00534FC5 81F9 C4754000 cmp ecx, 004075C4
00534FCB 74 18                   je short 00534FE5
00534FCD 81F9 49754000 cmp ecx, 00407549
00534FD3 74 10                   je short 00534FE5
00534FD5 81F9 B4744000  cmp ecx, 004074B4
00534FDB 74 08                   je short 00534FE5
00534FDD 81F9 AF744000  cmp ecx, 004074AF
00534FE3 75 09                  jnz short 00534FEE
00534FE5 9C                       pushfd ;/
00534FE6 66:810C24 0001 or word ptr [esp], 100 ;manually generate 80000004 exception
00534FEC 9D                      popfd ;
00534FED 90                      nop
00534FEE 8B01                   mov eax, [ecx] ;restore original instruction
00534FF0 8D1C33              lea ebx, [ebx+esi] ;restore original instruction
00534FF3 ^ E9 70A7EFFF  jmp 0042F768 ;jump back

Reason:
The shell always sets those four values to Dr0~3 and sets Dr7 to 33335555h.
This means that whenever those four locations are read, an 80000004 exception will be generated.
When the shell intentionally reads them, it won't work if the 80000004 exception doesn't occur.
It's like the shell setting hard breakpoints for itself to debug.

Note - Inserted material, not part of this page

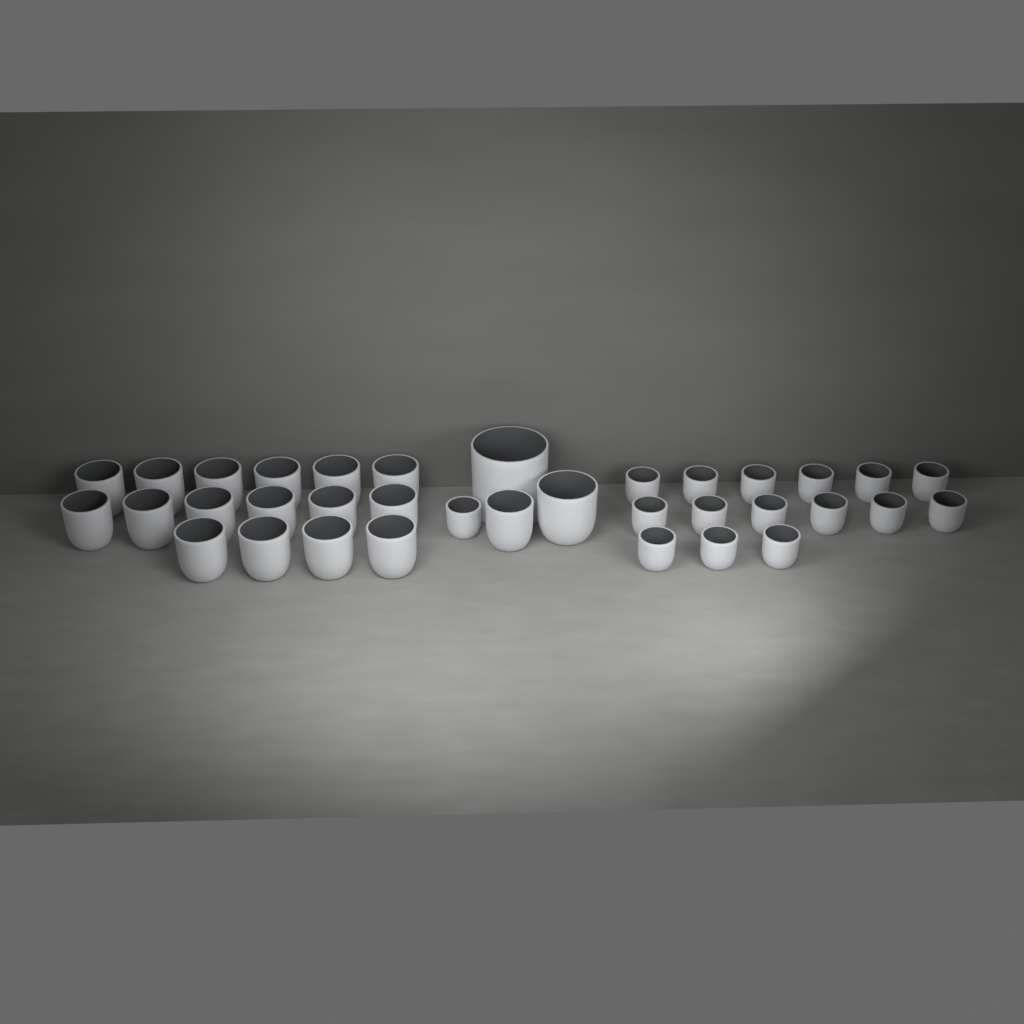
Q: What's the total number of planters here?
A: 35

When you break in OD with breakpoints set, before any action that transfers control back to the target,
OD will reset the values set by the user (if not used, they will be set to zero) to Dr0~3,
causing the shell not to break at that point. This is why people say that once you break, no matter what breakpoint,
you won't be able to run normally.

The 7 threads we deleted at the beginning also occupy Drx in the same way.

 

(5)

Modifying the VM's rdtsc instruction

   rdtsc

   sub  ebp, 8

  mov  [ebp+0], edx

  mov  [ebp+4], eax

The original rdtsc instruction in the VM is as follows:

00437C98 8D2424  lea esp, [esp] ; change to xor eax, eax / nop
00437C9B 895500  mov [ebp], edx

 

We can replace the garbage instruction lea esp, [esp] with xor eax, eax / nop (since the original instruction occupies 3 bytes).

Reason:
The shell always uses rdtsc.eax to generate random numbers for memory verification. We have already modified the ds:[imm] instruction, and we may set a lot of software breakpoints (CC) in the future. By modifying the rdtsc instruction, the shell will only verify the first small block.

[Additional]
If you find it difficult to locate vm.rdtsc, you can use any fakerdtsc.sys available on the market. However, to avoid being detected by the shell, please look for the following opcodes:

00415E0A 9C  pushfd
00415E0B 810C24 00010000 or dword ptr [esp], 100
00415E12 9D  popfd
00415E13 0F31 rdtsc <- nop it

By nopping out this rdtsc instruction, you can achieve the same effect.

You can complete the above 5 steps, and then you can debug the shell, software, and cloud as easily as debugging Notepad. You can fully analyze this shell.